Rocard bipolaire. Michel Rocard deviendra officiellement mercredi « Ambassadeur de France » du Pôle Nord et du Pôle Sud. Cela ressemble à une blague signée Alfred Jarry. Mais c’est très sérieux. Ce n’est pas « Ubu roi » mais Sarko 1er qui vient d’avoir cette idée de génie. Michel Rocard, aujourd’hui âgé de 79 ans, ancien premier ministre de François Mitterrand, va devenir (avec le rang d’Ambassadeur) le représentant de la France dans les négociations internationales relatives aux pôles Arctique et Antarctique. C’est une décision de Nicolas Sarkozy. Pendant que l’ardent Jack Lang est en mission élyséenne sur l’île tropicale de Cuba, Michel Rocard est en charge de la banquise. Notre président, toujours avisé, souffle le chaud et le froid dans le cimetière des éléphants socialistes.

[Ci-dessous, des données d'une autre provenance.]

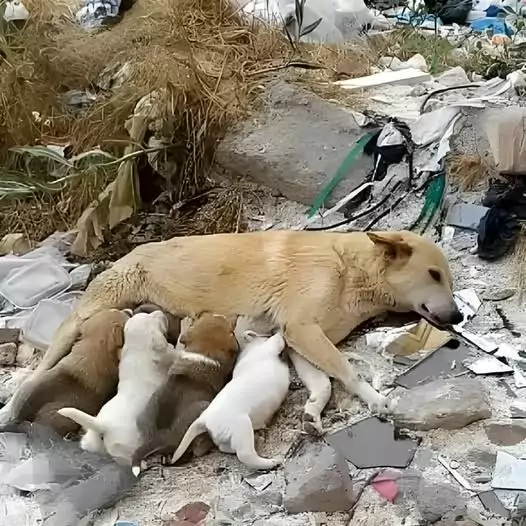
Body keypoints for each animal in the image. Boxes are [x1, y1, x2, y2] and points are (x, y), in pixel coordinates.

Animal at [58, 314, 173, 466]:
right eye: (154, 319)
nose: (162, 313)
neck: (137, 350)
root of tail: (102, 425)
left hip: (93, 440)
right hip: (126, 447)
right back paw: (143, 464)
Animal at [132, 314, 239, 474]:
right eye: (230, 328)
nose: (227, 316)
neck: (203, 350)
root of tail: (164, 437)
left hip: (145, 412)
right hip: (203, 409)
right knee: (198, 449)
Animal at [171, 332, 290, 472]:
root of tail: (204, 419)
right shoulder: (268, 348)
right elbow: (276, 341)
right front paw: (280, 335)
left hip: (229, 436)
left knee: (225, 448)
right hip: (242, 426)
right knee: (245, 455)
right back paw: (272, 461)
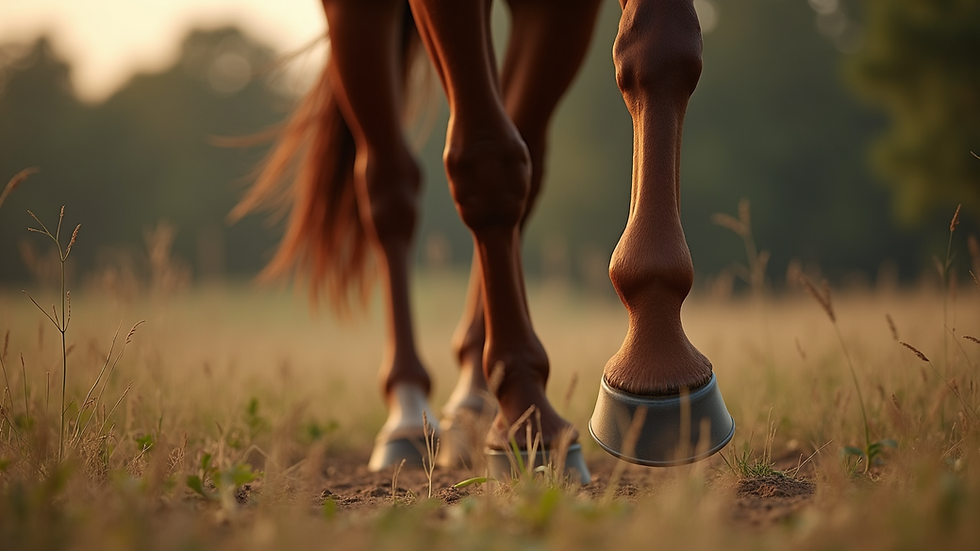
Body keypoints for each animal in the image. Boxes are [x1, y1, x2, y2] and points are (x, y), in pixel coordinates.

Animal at [231, 0, 734, 484]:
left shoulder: (570, 10)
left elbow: (663, 51)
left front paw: (659, 359)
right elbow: (487, 159)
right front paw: (528, 417)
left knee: (522, 147)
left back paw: (474, 401)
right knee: (388, 185)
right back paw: (409, 414)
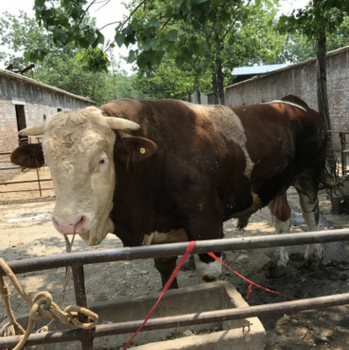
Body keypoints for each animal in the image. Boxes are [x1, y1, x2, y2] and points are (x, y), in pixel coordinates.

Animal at [10, 95, 326, 288]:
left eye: (101, 160)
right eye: (48, 162)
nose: (68, 223)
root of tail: (293, 104)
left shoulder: (206, 223)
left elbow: (209, 276)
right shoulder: (159, 234)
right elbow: (166, 276)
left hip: (309, 173)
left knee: (311, 213)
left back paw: (314, 256)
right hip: (276, 182)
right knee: (282, 217)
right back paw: (279, 263)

Crise de foi. La crise pourrait être une mauvaise affaire pour les religions. Je lis comme toutes les semaines l’excellent éditorial de Frank Rich dans le « New York Times ». Il raconte, preuves à l’appui, que la ferveur et les pratiques religieuses avaient subi un recul très net pendant la grande dépression américaine des années 30. Une grave crise économique ne précipite pas les foules vers les églises et les temples. Elle stimule davantage les mouvements citoyens, les solidarités sociales. Frank Rich établit une comparaison avec l’époque que nous traversons : les fondamentalistes chrétiens aux Etats-Unis n’arrivent plus à se faire entendre. La droite religieuse américaine est devenue inaudible. Elle avait pourtant accompagné et soutenu bruyamment les deux mandats de George W. Bush. Cet épisode est révolu. Les ayatollahs anti-avortement, les homophobes patentés, les opposants hystériques aux recherches sur les cellules souches, toute cette pieuse piétaille n’arrive plus à exister médiatiquement. Ils sont devenus insignifiants car une autre urgence s’est imposée : conserver ou trouver du boulot.
Les lieux de la collaboration. Je compulse avec une grande curiosité un livre bizarre publié par les éditions du « Seuil ». Le titre est explicite : « Paris dans la collaboration ». L’auteur, Cécile Desprairies, y répertorie avec une minutie d’apothicaire les immeubles, les cafés, les théâtres, les cinémas, les hôtels, les maisons closes, les édifices publics qui ont été réquisitionnés par les forces d’occupation allemande à Paris entre 1940 et 1944. C’est une sorte de guide touristique de la défaite et de la soumission, totalement fascinant par la force des détails. Toutes les rues, les avenues, les places sont scrutées au microscope. D’une adresse à l’autre, on croise Arletty, Jean Cocteau et d’autres personnages qui n’ont jamais été rebutés par le très provisoire changement de propriétaire.